C’est toute la flexibilité de cette cabine d’enregistrement: à la moindre erreur, les lecteurs sont formés pour pouvoir refaire immédiatement le passage qui a posé problème, et écraser le précédent.
Car l’enregistrement final, lui, doit être le plus parfait possible. «Des fois il y a des fautes d’orthographe dans le livre, là, je bondis!» souffle Edgard. Toutes les semaines, 50 lecteurs se relaient pour le même exercice que celui du retraité, mais chacun avec un roman différent. Ils reviendront, pendant plusieurs jours, ou même des mois. Car, selon la longueur de l’ouvrage, il faudra de nombreuses heures avant d’avoir tous les chapitres de bout en bout. Les 70 autres lecteurs bénévoles enregistrent à domicile.

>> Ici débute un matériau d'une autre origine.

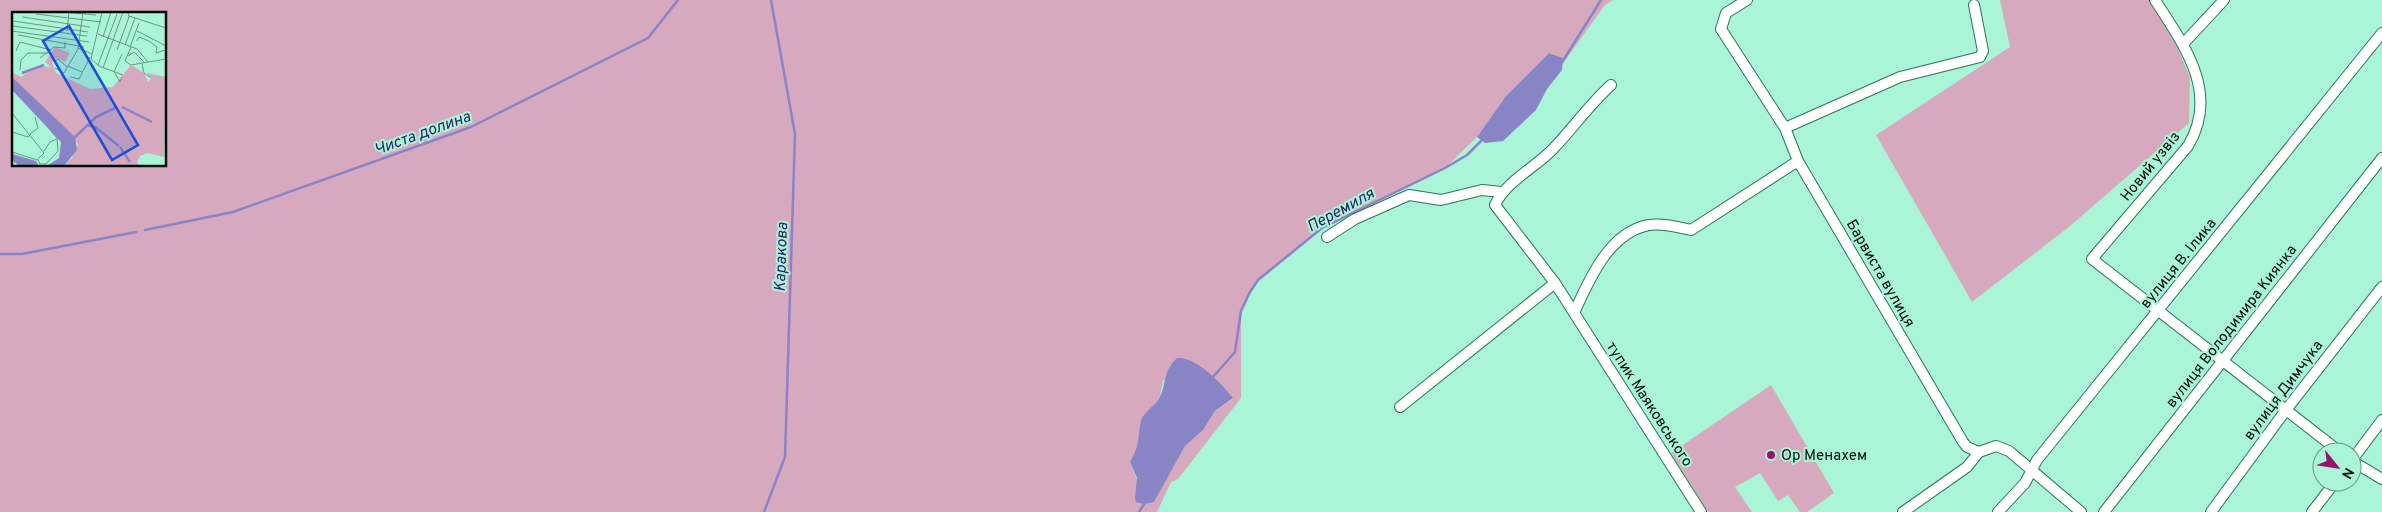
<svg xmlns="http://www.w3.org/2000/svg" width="2382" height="512" viewBox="0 0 2382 512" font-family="Overpass,sans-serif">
<rect width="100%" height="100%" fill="#aaf5d7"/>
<!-- green -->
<path fill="#d6a9bf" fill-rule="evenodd" d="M0 0H1613L1605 5 1566 59 1549 53 1506 96 1477 137 1445 168 1322 228 1258 280 1250 292 1241 311V398L1178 479 1171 482 1157 512H0ZM14 14H165V165H14ZM1163 380 1233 399 1215 411 1203 430 1185 446 1154 501 1135 498 1138 483 1130 462 1140 443 1143 417 1160 397Z
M2000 0H2149L2176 44 2190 78 2189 123 2070 226 1972 302 1876 135 2010 47Z
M1771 385 1834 493 1807 512H1800L1788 495 1778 501 1760 473 1735 487 1752 512H1708L1671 453Z"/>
<!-- water -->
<path fill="#8984c5" d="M1549 53 1563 58 1562 70 1547 89 1536 110 1503 141 1485 143 1477 137 1506 96Z
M1177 358C1196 356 1223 385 1233 398L1215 411 1203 430 1185 446 1154 502 1144 504 1136 502 1135 498 1137 478 1130 462C1141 442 1137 440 1141 421 1143 413 1153 407 1158 400 1167 388 1161 373 1177 358Z"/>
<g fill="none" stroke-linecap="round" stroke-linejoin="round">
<!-- stream -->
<path stroke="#8984c5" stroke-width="2.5" d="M1561 64 1601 0
M145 230 233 212 471 127 648 38 678 0
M0 254H22L136 232
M1212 378 1235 352 1241 311 1250 292 1258 280 1322 228 1445 168 1467 155 1483 139
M764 512 785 457 795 134 771 0
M1139 512 1146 501"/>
<defs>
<path id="street" d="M1747 0 1726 13 1721 29 1785 128 1798 161 1963 442 1967 447 1979 452 1996 446 2009 451 2081 512
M2155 0C2184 45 2220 93 2188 146L2092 259 2340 452
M2183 44 2224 0
M1611 85C1589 105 1573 128 1553 149 1535 168 1506 181 1495 205L1555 283 1701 512
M1785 128 1900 77 1980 57 1983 51 1974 5
M1327 237 1355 219 1409 195 1441 200 1482 190 1501 192
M1574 313C1589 280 1609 232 1649 225 1663 223 1677 227 1691 230L1798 161
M1400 407 1555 283
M2352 460 2382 420
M2352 461 2382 479
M1903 512 1967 467 1979 452
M1998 512 2025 483 2037 460 2382 33
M2104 512 2382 158
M2211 512 2286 410 2382 287
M2312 512 2335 482"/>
</defs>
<!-- street casing -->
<use href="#street" stroke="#2a755b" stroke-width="12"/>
<!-- street -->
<use href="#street" stroke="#fff" stroke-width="10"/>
</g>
<!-- markers -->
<circle fill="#97146a" stroke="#aaf5d7" stroke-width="2" cx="1771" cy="455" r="5"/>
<g text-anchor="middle" stroke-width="4" stroke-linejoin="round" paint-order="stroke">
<!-- street labels -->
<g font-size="15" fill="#001009" stroke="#aaf5d7">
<text transform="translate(2150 166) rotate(-51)" y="5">Новий узвіз</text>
<text transform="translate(2178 263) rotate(-51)" y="5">вулиця В. Ілика</text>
<text transform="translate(1881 273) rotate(60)" y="5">Барвиста вулиця</text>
<text transform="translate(2231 326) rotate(-52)" y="5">вулиця Володимира Киянка</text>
<text transform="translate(2283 390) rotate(-53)" y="5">вулиця Димчука</text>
<text transform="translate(1650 404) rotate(57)" y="5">тупик Маяковського</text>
</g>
<!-- poi labels -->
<g font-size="15" fill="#001009" stroke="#aaf5d7" text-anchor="start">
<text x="1781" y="460">Ор Менахем</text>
</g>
<!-- water labels -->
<g font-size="16" font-style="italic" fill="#2e1b69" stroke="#aaf5d7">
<text transform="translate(422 132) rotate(-20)" y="6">Чиста долина</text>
<text transform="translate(1340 209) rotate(-29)" y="6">Перемиля</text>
<text transform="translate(780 257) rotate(-88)" y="6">Каракова</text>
</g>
</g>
<!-- overview -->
<g transform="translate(12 12)">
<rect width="154" height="154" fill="#aaf5d7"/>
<path d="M43 35 58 41 53 50 44 46 40 50 44 61 78 77 101 75 119 53 132 61 136 70 139 67 135 61 154 65 152 145 135 141 128 144 125 150 127 154H52L60 146 66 132 0 65V60L9 65 26 54 39 55 33 50Z" fill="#d6a9bf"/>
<path d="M0 65 63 125 65 138 52 154H35L47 146 49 130 0 78ZM0 142 24 149 27 154H7L0 148Z" fill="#8984c5"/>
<path fill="none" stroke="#8984c5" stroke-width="2.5" d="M10 61 32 53M110 95 140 110M75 113 83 115 107 134M62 126 84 105 105 95M108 135 118 150"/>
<path fill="none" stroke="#669985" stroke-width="1" d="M50 0 84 3M90 0 79 47 87 54 111 63M24 2 89 10M117 4 154 16M10 5 78 15M1 9 76 20M0 14 75 24M0 19 77 30M55 19 57 0M125 19 154 34M86 22 125 37 136 50M6 23 72 35M91 25 99 0M125 29 127 25 137 29 145 35 144 41 153 38M113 33 123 6M118 35 127 11M119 35 113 49 119 53 154 47M66 36 80 42M105 38 117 5 116 0M4 39 8 30 39 38M116 44 122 40 133 51M28 46 42 35 53 36V30M43 49 46 47 55 55M130 52 132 61 138 65M86 53 105 2M56 54 70 60M43 56 52 61 66 37 71 0M91 56 111 0M8 58 9 48 16 41H36M102 60 110 42M103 61 108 70 110 65M58 65 67 67 78 45M0 101 32 141 25 148 0 140M0 120 16 125 19 122M18 122 26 116 23 105M32 139 38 130 45 127M26 148 28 152H34L46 139 45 126 38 118"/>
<path fill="#1d4ed8" fill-opacity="0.15" stroke="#1d4ed8" stroke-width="2.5" d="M57 14 126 133 100 148 31 29Z"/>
<rect width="154" height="154" fill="none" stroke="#001009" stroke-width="2.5"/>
</g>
<!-- north arrow -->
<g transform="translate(2337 467) rotate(120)"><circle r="24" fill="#aaf5d7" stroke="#669985"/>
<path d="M0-4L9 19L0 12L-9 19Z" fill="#97146a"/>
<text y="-8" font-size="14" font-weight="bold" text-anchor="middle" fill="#001009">N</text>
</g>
</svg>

«Dans la rue, une dame a reconnu ma voix»

La lecture d’Edgard est fluide, avec des accentuations juste comme il en faut: le bénévole ne doit pas se laisser emporter dans une tirade trop théâtrale. Le but étant ainsi de favoriser l’interprétation personnelle du texte à celui ou celle qui l’écoutera. Pour Edgard, le plaisir ne s’estompe pas au fil des ans: «Notre motivation, ce sont les retours souvent très gentils de la part des gens. Je me souviens bien d’un moment particulier: j’étais dans la rue, et une dame a reconnu ma voix. C’est certain que tu reviens pendant 20 ans quand on te dit ça.»

Des fois, il y a des fautes d’orthographe dans le livre, là, je bondis!

Edgard Raeber, lecteur bénévole

Lui aime venir à la bibliothèque pour enregistrer dans le studio, mais beaucoup de bénévoles le font également chez eux, équipés d’un micro. «Ensuite ils nous envoient l’enregistrement sur une clé USB, que nous allons vérifier de la même manière que ceux que nous faisons ici», explique Isabelle Albanese, directrice. Car, une fois l’enregistrement terminé, le son passe par l’écran de Clotilde, qui vérifiera chaque début et fin de chapitre. Au total, la bibliothèque regroupe 26 000 livres enregistrés, avec une moyenne de deux nouveaux titres par jour. «Nous essayons d’avoir les livres récents le plus rapidement possible afin que les personnes qui en ont besoin puissent y accéder aussi vite que les autres», continue Isabelle.
Le bibliothécaire se charge de recevoir les requêtes et de les distribuer aux lecteurs. «On a de tout, des recueils, des biographies, des livres historiques et d’autres pour enfants. On ne lira pas de la même façon si on se sent attiré, ou non, par le sujet en question. Notre but est donc de donner l’exemplaire à celui qui saura le mieux le lire», explique-t-il.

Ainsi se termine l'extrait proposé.